Petitioner readily admits that she does not wish to remain a part of the work force. In fact, Petitioner testified that she intended to retire at her convenience and only wanted to rescind her retirement until a Workmen's Compensation Award became final.*fn2 The instant case is not the situation that the Law intended to remedy.

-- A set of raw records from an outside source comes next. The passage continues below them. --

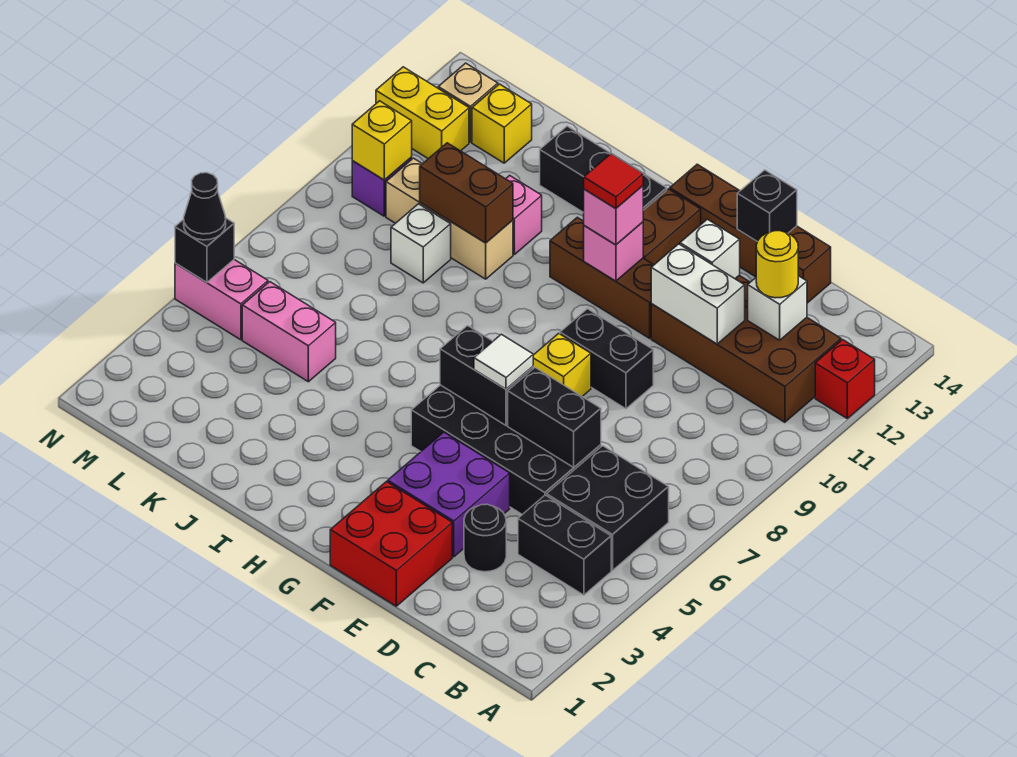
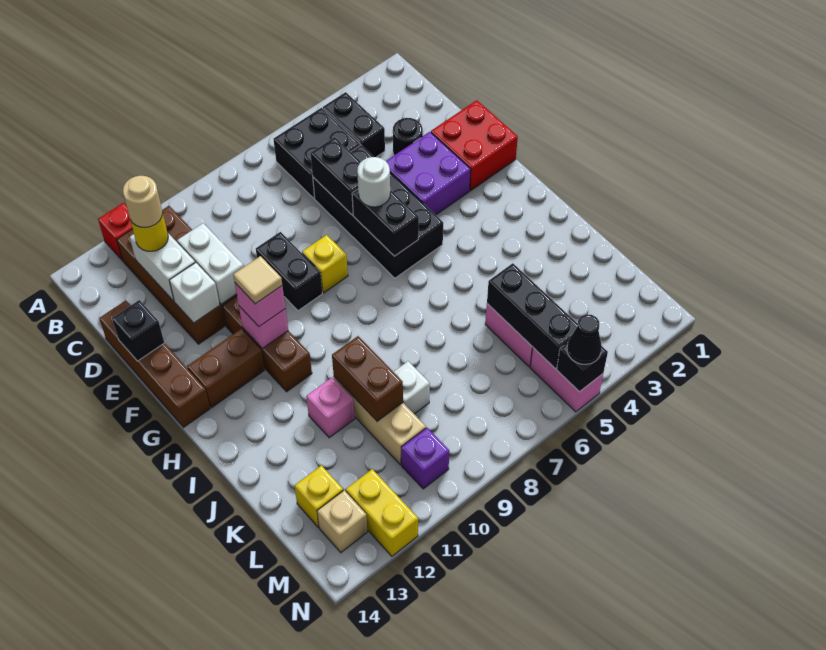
white brick C12 level 2 -> white brick C12:D12 level 2
none -> tan round brick C12 level 4
white tile F6 level 3 -> white round brick F6 level 3
red tile G11 level 4 -> tan tile G11 level 4
black brick H13:J13 level 1 -> black brick K5:M5 level 2
yellow brick M10 level 2 -> none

[ 101 Pa. Commw. Page 282]
A claimant who retires with full pension is not involuntarily unemployed without income. Claimant merely wanted to postpone her retirement because she believed that retirement would disqualify her from collecting Workmen's Compensation.*fn3
President Judge James C. Crumlish, Jr. in his able and well articulated opinion Spong v. Unemployment Compensation Board of Review, 44 Pa. Commonwealth Ct. 560, 404 A.2d 444 (1979), stated the rationale that under Section 402(b) conduct which evidences a lack of genuine desire to work and be self-supporting and which discourages continuing employment can be a basis for disqualification from Unemployment Compensation benefits.
Claimant has set out to retire on two occasions.*fn4 She has stated that her sole reason for returning to work was the preservation of a Workmen's Compensation claim.*fn5 This is conduct which clearly discourages continuing employment and does not evidence a genuine desire to work and remain self-supporting.

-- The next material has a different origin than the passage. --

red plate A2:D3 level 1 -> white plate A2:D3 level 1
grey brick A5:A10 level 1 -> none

The majority states that Tretter v. Unemployment Compensation Board of Review, 62 Pa. Commonwealth Ct. 70, 434 A.2d 919 (1981) is controlling. However,
[ 101 Pa. Commw. Page 283]
Tretter addresses the situation under our developing case law in the area of resignation, not retirement. Further, Tretter focuses on the actions of the employer. The actions of an employer are not relevant to the situation where a claimant retires with full pension benefits, rather than resigns to seek other employment.
Pennsylvania Department of Labor and Industry v. Unemployment Compensation Board of Review, 94 Pa. Commonwealth Ct. 44, 502 A.2d 771 (1986) again focuses on resignation and retirement as if they are synonymous. However, there is a clear distinction between resignation and retirement and Pennsylvania Department of Labor and Industry is factually distinguishable because the claimant therein engaged in conduct which evidenced a genuine desire to work and be self-supporting. There, claimant attempted to rescind her retirement because she found that she could not live on the amount of her pension and intended to remain permanently, not temporarily, attached to the work force. This is unlike the claimant in this case who only wanted to rescind her retirement for a brief period of time in order, she believed, to remain eligible for Workmen's Compensation.
Because the Law did not intend to remedy the Claimant's situation and because Claimant has voluntarily terminated her employment by retiring without evidencing a genuine desire to work and be self-supporting, I believe that we must affirm the Order of the Board denying Unemployment Compensation to Claimant.